If we include in the evangelical pericope the text on Jesus and the children (Mk 10:13-15), the liturgy invites us to bear in mind right from now, in our pastoral concern, the reality of childhood that constitutes a large and, unfortunately, suffering part of the African population. In the scene where Jesus welcomes the children, indignantly opposing his own disciples who wanted to chase them away, we see the image of the Church that, in Africa, and in every other part of the planet, demonstrates her maternal concern especially for the littlest, even before they are born. Like the Lord Jesus Christ, the Church does not view them primarily as the recipients of assistance, nor of pity and exploitation, but as full people in their own right, who by their very way of being show the best road to enter the Kingdom of God, namely that of entrusting themselves unconditionally to His love.

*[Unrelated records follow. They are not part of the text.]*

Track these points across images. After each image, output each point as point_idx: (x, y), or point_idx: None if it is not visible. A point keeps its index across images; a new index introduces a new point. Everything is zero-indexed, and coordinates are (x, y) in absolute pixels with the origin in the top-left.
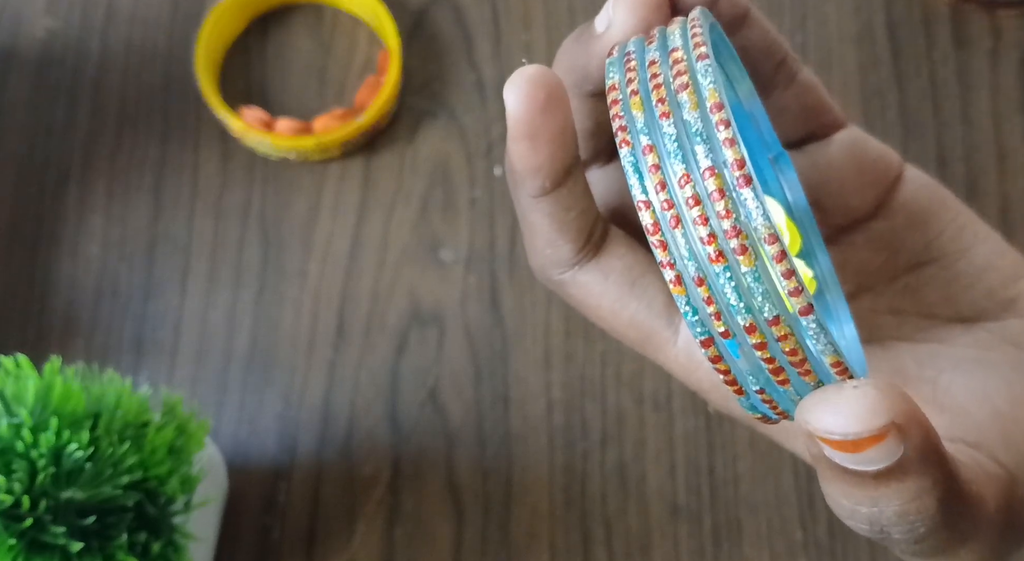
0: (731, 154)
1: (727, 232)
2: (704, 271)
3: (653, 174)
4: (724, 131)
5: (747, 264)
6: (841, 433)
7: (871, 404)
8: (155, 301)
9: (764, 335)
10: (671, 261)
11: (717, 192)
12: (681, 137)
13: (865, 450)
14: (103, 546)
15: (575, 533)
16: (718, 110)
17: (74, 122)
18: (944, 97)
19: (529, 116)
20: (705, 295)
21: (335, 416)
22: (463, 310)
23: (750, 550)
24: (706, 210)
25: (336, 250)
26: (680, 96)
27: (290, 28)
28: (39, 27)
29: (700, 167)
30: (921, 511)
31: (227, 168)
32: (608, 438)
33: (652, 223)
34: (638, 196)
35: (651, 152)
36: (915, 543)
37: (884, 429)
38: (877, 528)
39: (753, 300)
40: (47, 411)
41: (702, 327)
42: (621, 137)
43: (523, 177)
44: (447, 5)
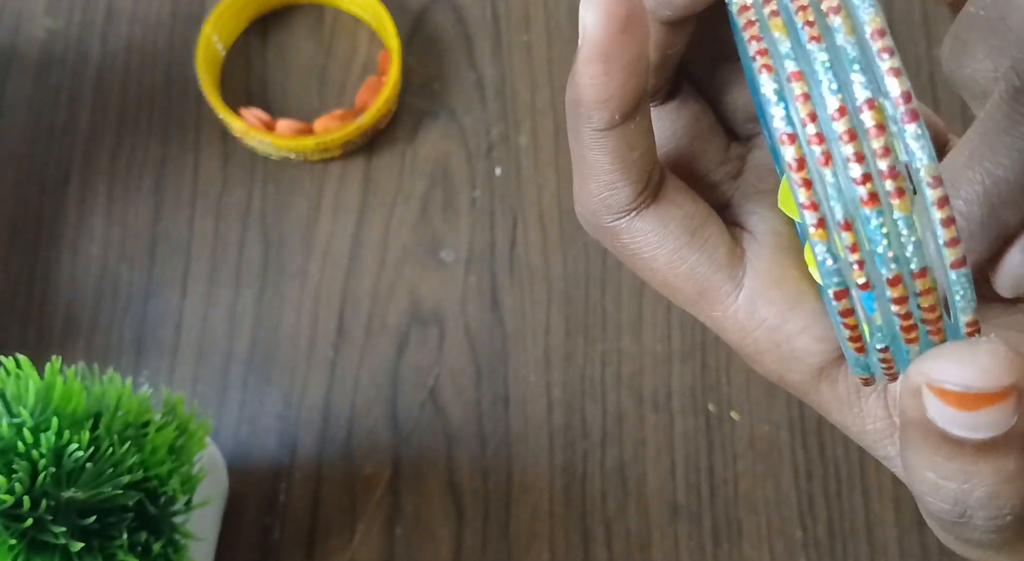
0: (897, 85)
1: (883, 173)
2: (853, 215)
3: (802, 104)
4: (888, 59)
5: (902, 209)
6: (964, 385)
7: (1000, 360)
8: (155, 301)
9: (906, 288)
10: (815, 202)
11: (876, 128)
12: (835, 64)
13: (982, 408)
14: (104, 546)
15: (575, 533)
16: (880, 37)
17: (74, 122)
18: (944, 97)
19: (608, 36)
20: (850, 241)
21: (335, 416)
22: (463, 310)
23: (750, 550)
24: (863, 147)
25: (336, 250)
26: (831, 19)
27: (290, 28)
28: (39, 27)
29: (858, 99)
30: (1015, 495)
31: (227, 168)
32: (608, 438)
33: (797, 159)
34: (781, 128)
35: (799, 80)
36: (994, 532)
37: (1008, 389)
38: (961, 509)
39: (903, 250)
40: (48, 411)
41: (839, 277)
42: (761, 62)
43: (592, 107)
44: (447, 5)
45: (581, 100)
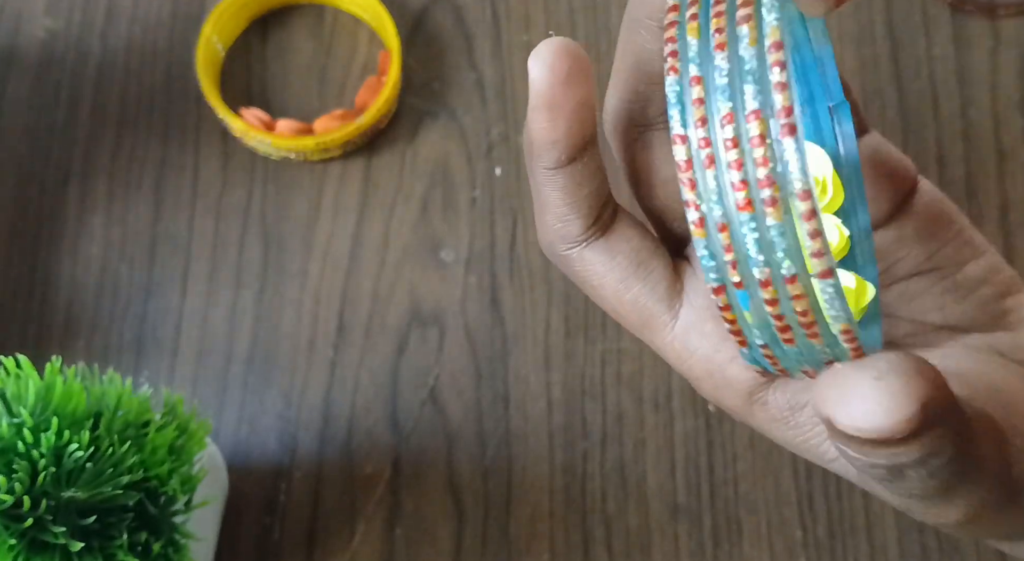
0: (780, 99)
1: (760, 181)
2: (729, 217)
3: (696, 108)
4: (778, 74)
5: (774, 217)
6: (869, 430)
7: (886, 394)
8: (155, 301)
9: (777, 292)
10: (697, 202)
11: (758, 137)
12: (732, 73)
13: (899, 444)
14: (103, 546)
15: (575, 533)
16: (776, 50)
17: (74, 122)
18: (944, 97)
19: (551, 87)
20: (725, 242)
21: (335, 416)
22: (463, 310)
23: (750, 550)
24: (743, 154)
25: (336, 250)
26: (740, 28)
27: (290, 28)
28: (39, 27)
29: (746, 108)
30: (940, 454)
31: (227, 168)
32: (608, 438)
33: (685, 160)
34: (676, 129)
35: (698, 84)
36: (930, 478)
37: (916, 416)
38: (896, 473)
39: (773, 255)
40: (48, 411)
41: (717, 274)
42: (670, 63)
43: (540, 149)
44: (447, 5)
45: (532, 142)
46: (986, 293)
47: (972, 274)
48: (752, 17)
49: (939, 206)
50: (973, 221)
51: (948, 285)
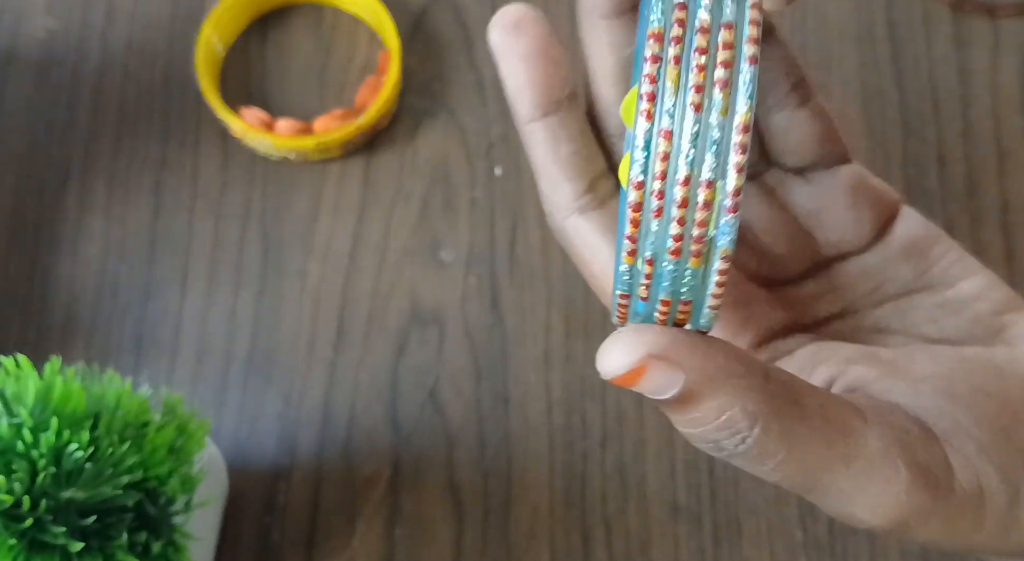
0: (733, 180)
1: (694, 238)
2: (658, 256)
3: (659, 162)
4: (737, 156)
5: (694, 265)
6: (608, 372)
7: (625, 344)
8: (155, 301)
9: (670, 308)
10: (636, 238)
11: (704, 205)
12: (701, 138)
13: (638, 382)
14: (103, 546)
15: (575, 533)
16: (741, 133)
17: (74, 122)
18: (944, 97)
19: (503, 37)
20: (648, 271)
21: (335, 416)
22: (463, 310)
23: (750, 550)
24: (688, 215)
25: (336, 250)
26: (715, 93)
27: (290, 28)
28: (39, 27)
29: (703, 176)
30: (732, 424)
31: (227, 168)
32: (608, 438)
33: (636, 202)
34: (635, 175)
35: (667, 140)
36: (746, 452)
37: (641, 362)
38: (712, 444)
39: (681, 287)
40: (47, 411)
41: (627, 286)
42: (646, 106)
43: (512, 99)
44: (447, 5)
45: (507, 96)
46: (981, 308)
47: (966, 291)
48: (729, 84)
49: (924, 229)
50: (973, 221)
51: (940, 300)
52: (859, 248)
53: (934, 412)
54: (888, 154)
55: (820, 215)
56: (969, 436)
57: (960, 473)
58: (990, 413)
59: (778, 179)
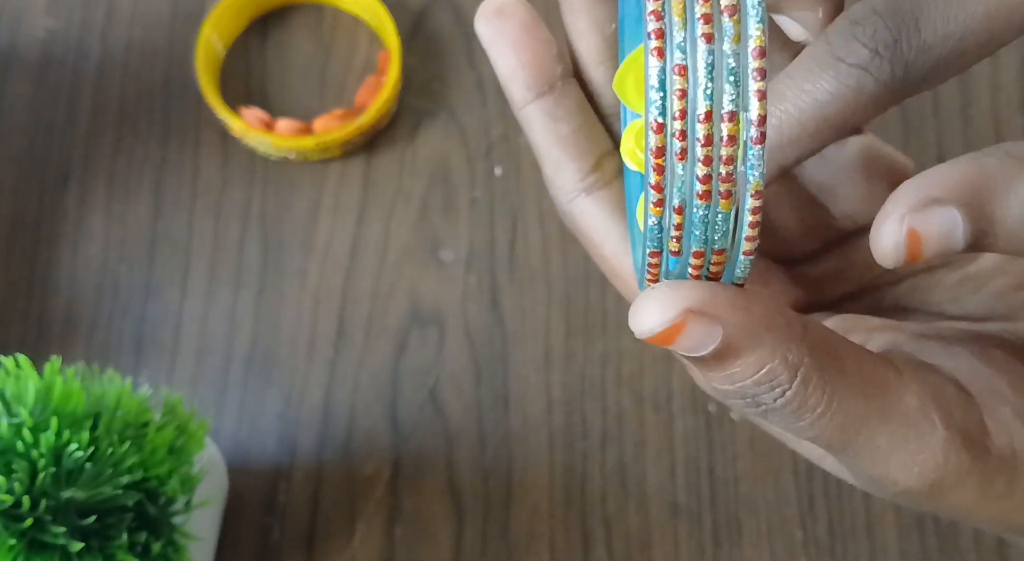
0: (756, 108)
1: (722, 176)
2: (687, 202)
3: (678, 100)
4: (758, 81)
5: (725, 207)
6: (644, 331)
7: (659, 301)
8: (155, 301)
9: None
10: (662, 186)
11: (729, 139)
12: (716, 69)
13: (676, 340)
14: (103, 546)
15: (575, 533)
16: (758, 57)
17: (74, 122)
18: (944, 97)
19: (489, 24)
20: (678, 221)
21: (335, 416)
22: (463, 310)
23: (750, 550)
24: (713, 152)
25: (336, 250)
26: (724, 20)
27: (290, 28)
28: (39, 27)
29: (724, 108)
30: (772, 377)
31: (227, 168)
32: (608, 438)
33: (658, 147)
34: (654, 116)
35: (682, 75)
36: (785, 407)
37: (679, 318)
38: (749, 399)
39: (714, 234)
40: (47, 411)
41: (657, 241)
42: (654, 44)
43: (505, 84)
44: (447, 5)
45: (501, 84)
46: (1002, 284)
47: (986, 265)
48: (737, 10)
49: None
50: None
51: (961, 277)
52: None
53: (969, 374)
54: None
55: (834, 189)
56: (1005, 400)
57: (996, 436)
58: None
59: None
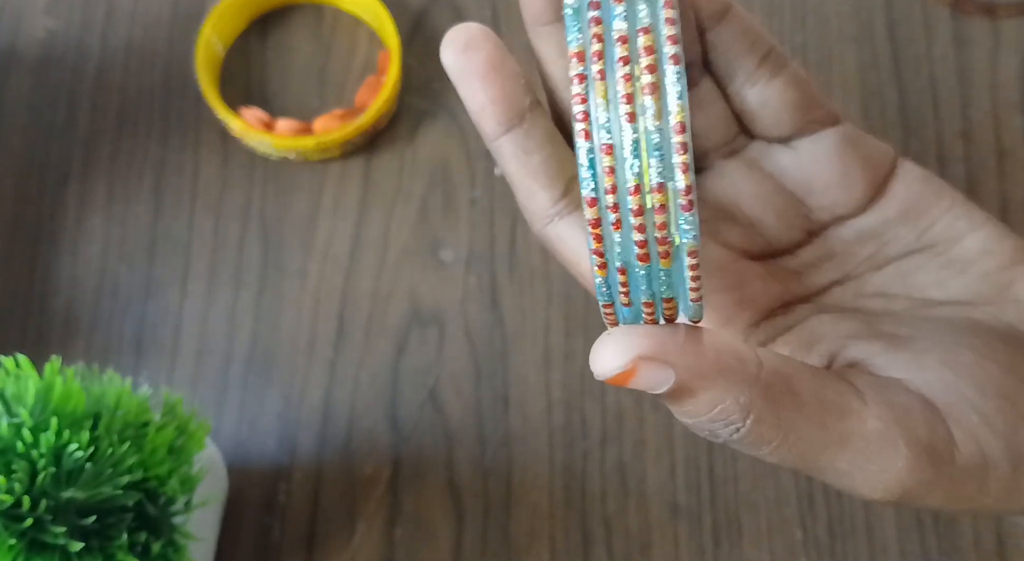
0: (683, 180)
1: (658, 239)
2: (628, 263)
3: (607, 176)
4: (682, 156)
5: (665, 265)
6: (601, 374)
7: (613, 348)
8: (155, 301)
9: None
10: (603, 252)
11: (660, 208)
12: (639, 146)
13: (632, 381)
14: (103, 546)
15: (575, 533)
16: (679, 133)
17: (74, 122)
18: (944, 97)
19: (456, 59)
20: (623, 280)
21: (335, 416)
22: (463, 310)
23: (750, 550)
24: (646, 220)
25: (336, 250)
26: (644, 99)
27: (290, 28)
28: (39, 27)
29: (652, 180)
30: (725, 415)
31: (227, 168)
32: (608, 438)
33: (594, 218)
34: (586, 191)
35: (609, 154)
36: (742, 440)
37: (631, 364)
38: (707, 432)
39: (657, 287)
40: (47, 411)
41: (607, 297)
42: (582, 127)
43: (475, 119)
44: (447, 5)
45: (471, 116)
46: (988, 265)
47: (970, 247)
48: (657, 88)
49: (924, 185)
50: None
51: (944, 260)
52: (855, 211)
53: (937, 384)
54: None
55: (810, 182)
56: (972, 407)
57: (963, 445)
58: (994, 380)
59: (762, 151)
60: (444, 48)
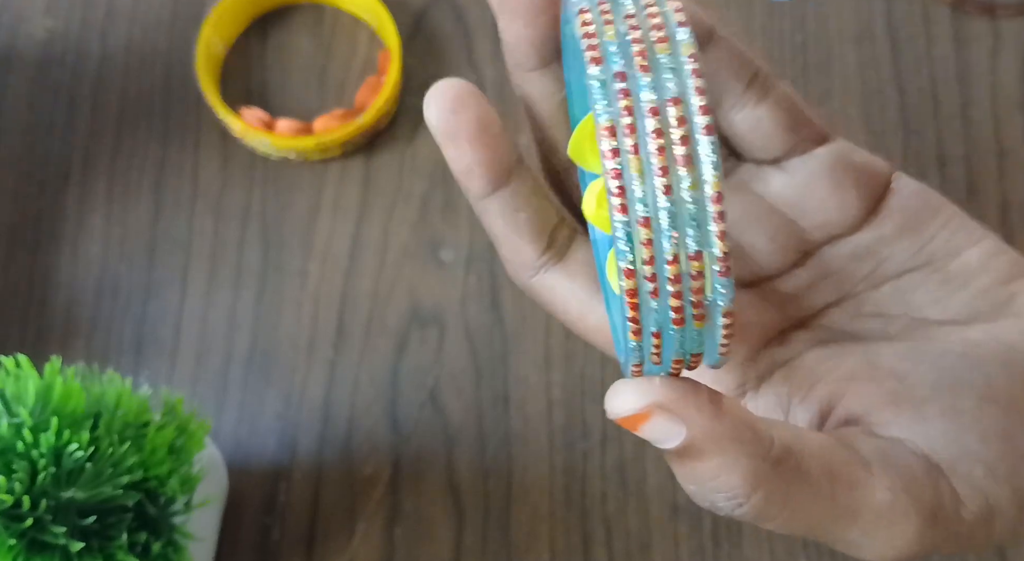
0: (719, 248)
1: (694, 303)
2: (662, 327)
3: (645, 249)
4: (718, 224)
5: (698, 326)
6: (613, 413)
7: (633, 389)
8: (155, 301)
9: (680, 364)
10: (638, 319)
11: (697, 274)
12: (677, 217)
13: (640, 426)
14: (103, 546)
15: (575, 533)
16: (716, 203)
17: (74, 122)
18: (944, 97)
19: (443, 118)
20: (656, 345)
21: (335, 416)
22: (463, 310)
23: (750, 550)
24: (683, 288)
25: (336, 250)
26: (680, 171)
27: (290, 28)
28: (39, 27)
29: (689, 248)
30: (729, 488)
31: (227, 168)
32: (608, 438)
33: (631, 288)
34: (624, 264)
35: (646, 227)
36: (744, 514)
37: (646, 409)
38: (707, 503)
39: (688, 348)
40: (47, 411)
41: (638, 358)
42: (618, 202)
43: (461, 179)
44: (447, 5)
45: (455, 175)
46: (985, 281)
47: (968, 262)
48: (690, 160)
49: (921, 199)
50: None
51: (943, 277)
52: (850, 229)
53: (940, 440)
54: (888, 154)
55: (803, 203)
56: (976, 458)
57: (969, 501)
58: (996, 424)
59: (752, 173)
60: (429, 106)
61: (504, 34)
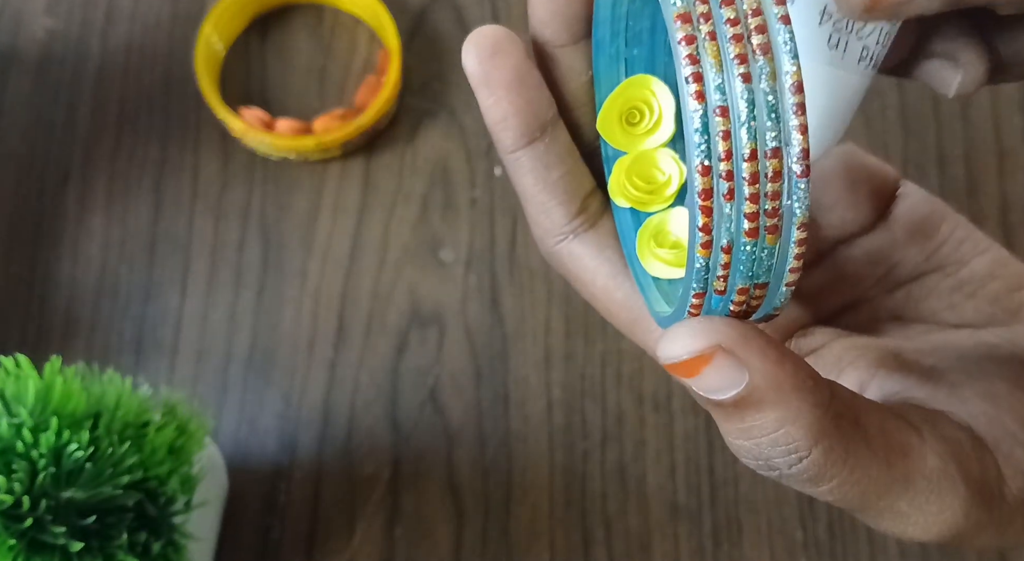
0: (800, 142)
1: (768, 211)
2: (734, 240)
3: (722, 141)
4: (799, 117)
5: (771, 242)
6: (670, 357)
7: (693, 330)
8: (155, 301)
9: (747, 298)
10: (710, 227)
11: (774, 174)
12: (756, 107)
13: (700, 372)
14: (103, 546)
15: (575, 533)
16: (797, 92)
17: (74, 122)
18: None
19: (480, 64)
20: (726, 260)
21: (335, 416)
22: (463, 310)
23: (750, 550)
24: (759, 189)
25: (336, 250)
26: (758, 59)
27: (290, 28)
28: (39, 27)
29: (768, 144)
30: (789, 440)
31: (227, 168)
32: (608, 438)
33: (705, 189)
34: (699, 158)
35: (724, 116)
36: (799, 474)
37: (708, 350)
38: (763, 462)
39: (759, 269)
40: (47, 411)
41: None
42: (694, 88)
43: (494, 129)
44: (447, 5)
45: (488, 126)
46: (996, 288)
47: (978, 270)
48: (769, 49)
49: (928, 206)
50: (973, 221)
51: (954, 283)
52: (862, 229)
53: (982, 419)
54: (888, 154)
55: (817, 199)
56: (1017, 440)
57: (1011, 481)
58: None
59: None
60: (467, 51)
61: (536, 8)
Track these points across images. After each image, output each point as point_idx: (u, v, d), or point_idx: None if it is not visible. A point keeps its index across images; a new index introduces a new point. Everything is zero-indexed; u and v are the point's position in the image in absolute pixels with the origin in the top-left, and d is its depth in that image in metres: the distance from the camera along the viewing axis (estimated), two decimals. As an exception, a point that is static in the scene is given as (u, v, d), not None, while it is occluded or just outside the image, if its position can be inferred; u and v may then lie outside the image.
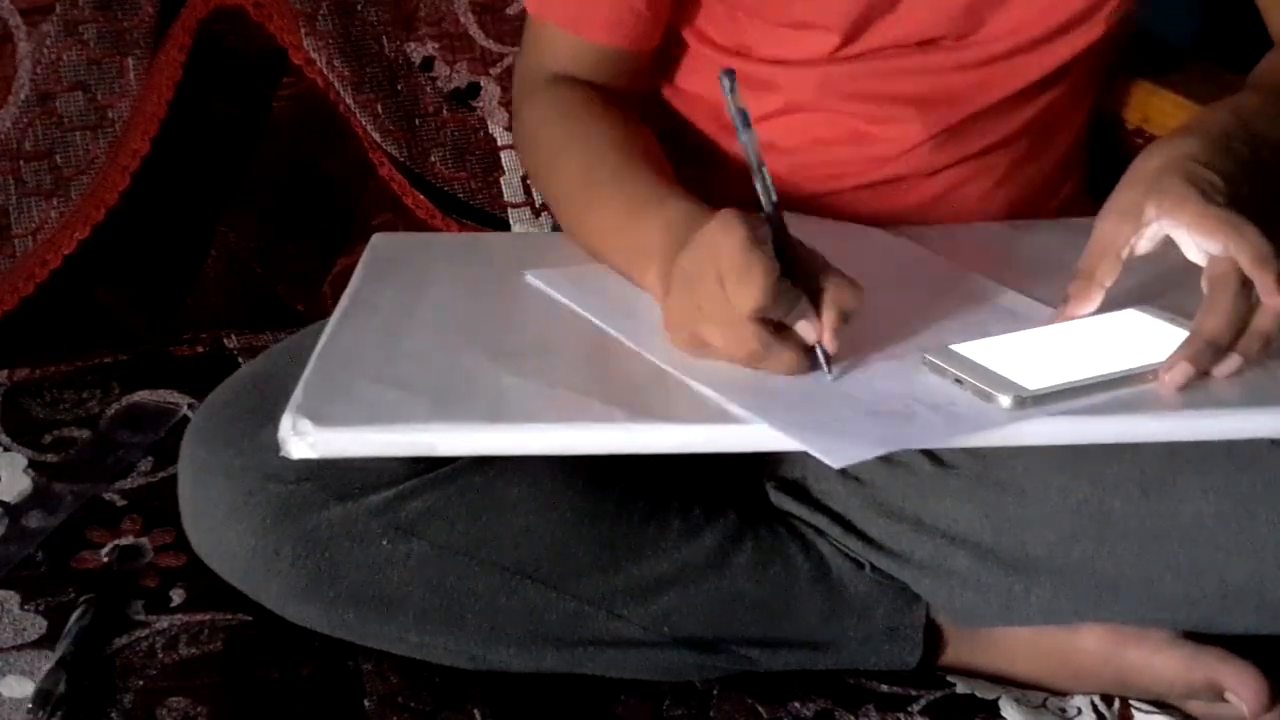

Dear brothers, these indications coming from the Word of God are inserted in the vast horizon of the Synodal Assembly beginning today, and that is tied to the preceding one dedicated to the African continent, whose fruits were presented by Pope John Paul II, of venerated memory, in the Apostolic Exhortation Ecclesia in Africa. Naturally, the primary task of evangelization remains valid and actual, or rather a new evangelization that bears in mind the rapid social changes of our era and the phenomenon of world globalization. The same can be said for the pastoral choice of edifying the Church as the Family of God (Cf. ivi, 63). The second Assembly, which has as its theme: "The Church in Africa at the Service of Reconciliation, Justice and Peace. ‘You are the salt of the earth... You are the Light of the world'" (Mt 5:13-14), follows in the wake of all this. In recent years the Catholic Church in Africa has known great dynamism, and the Synodal assembly is the occasion to thank the Lord for this. And since the growth of the ecclesial community in all areas also bears ad intra and ad extra challenges, the Synod is the propitious moment to rethink pastoral activity and renew the impulse of evangelization. To become the light of the world and the salt of the earth one must always aim at the "high measure" of Christian life, that is to say holiness. All the Shepherds and all the members of the ecclesial community are called to saintliness, the lay faithful are called to spread the perfume of the holiness in the family, in workplaces, in schools and in every other social and political field. May the Church in Africa always be a family of true disciples of Christ, where the difference between the different ethnic groups becomes a reason and a stimulus for mutual human and spiritual enrichment.

With its work of evangelization and human promotion, the Church can most certainly give Africa a great contribution to all of society, which unfortunately experiences poverty, injustice, violence and wars in many countries. The vocation of the Church, the community of persons reconciled with God and with each other, is that of being the prophesy and leaven of reconciliation among the various ethnic, linguistic and even religious groups, within each individual nation and throughout the continent. Reconciliation, a gift of God that men must implore and embrace, is the stable foundation upon which one builds peace, the necessary condition for the true progress of men and society, according to the project of justice wanted by God. Open to the redeeming grace of the Holy Spirit, thus Africa will be enlightened evermore by his light and, allowing itself to be guided by the Risen Lord, will become a blessing for the universal Church, bringing its own qualified contribution to the edification of an evermore just and fraternal world.


Dear Synodal Fathers, thank you for the contribution that each one of you will bring to the works during the next weeks, which will be for us a renewed experience of abundant fraternal communion benefitting the entire Church, especially in the context of this Year of the Priest. And to you, dear brothers and sisters, I ask you to pray for us. I ask this of those present; I ask this of the cloistered monasteries and the religious communities spread throughout Africa and in every part of the world, of the parishes and the movements, of the ailing and the suffering: I ask all to pray that the Lord may make this Second Special Assembly for Africa of the Synod of Bishops fruitful. We also call upon the protection of Saint Francis of Assisi, who we remember today, of all the African saints and, in a special way, of the Blessed Virgin Mary, Mother of the Church and Our Lady of Africa. Amen!